▶ [AIM OF THE TASK]: Copy every line of the records below word for word, but leave out the pictures.

▶ [INFORMATION SHOWN]:
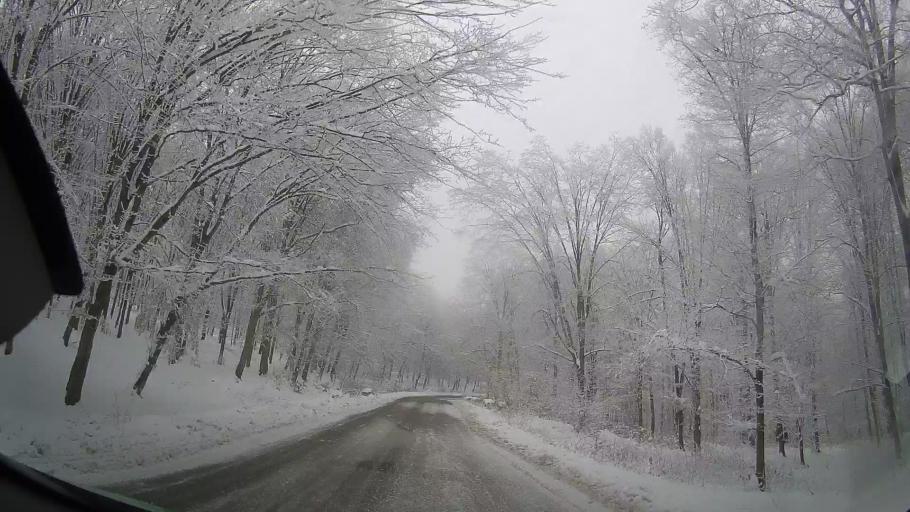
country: RO
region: Neamt
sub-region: Comuna Valea Ursului
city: Valea Ursului
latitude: 46.8385
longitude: 27.0692
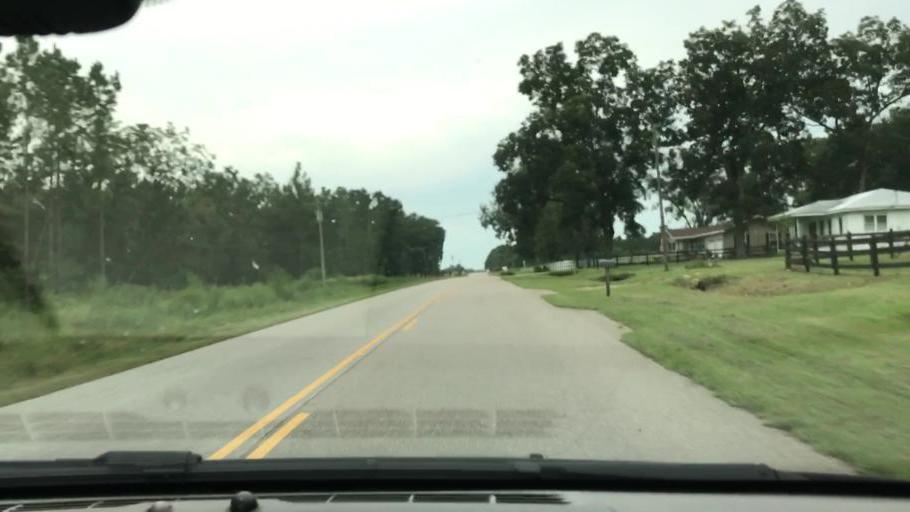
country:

▶ [RESPONSE FOR THIS EXERCISE]:
country: RO
region: Neamt
sub-region: Comuna Valea Ursului
city: Valea Ursului
latitude: 46.8385
longitude: 27.0692
country:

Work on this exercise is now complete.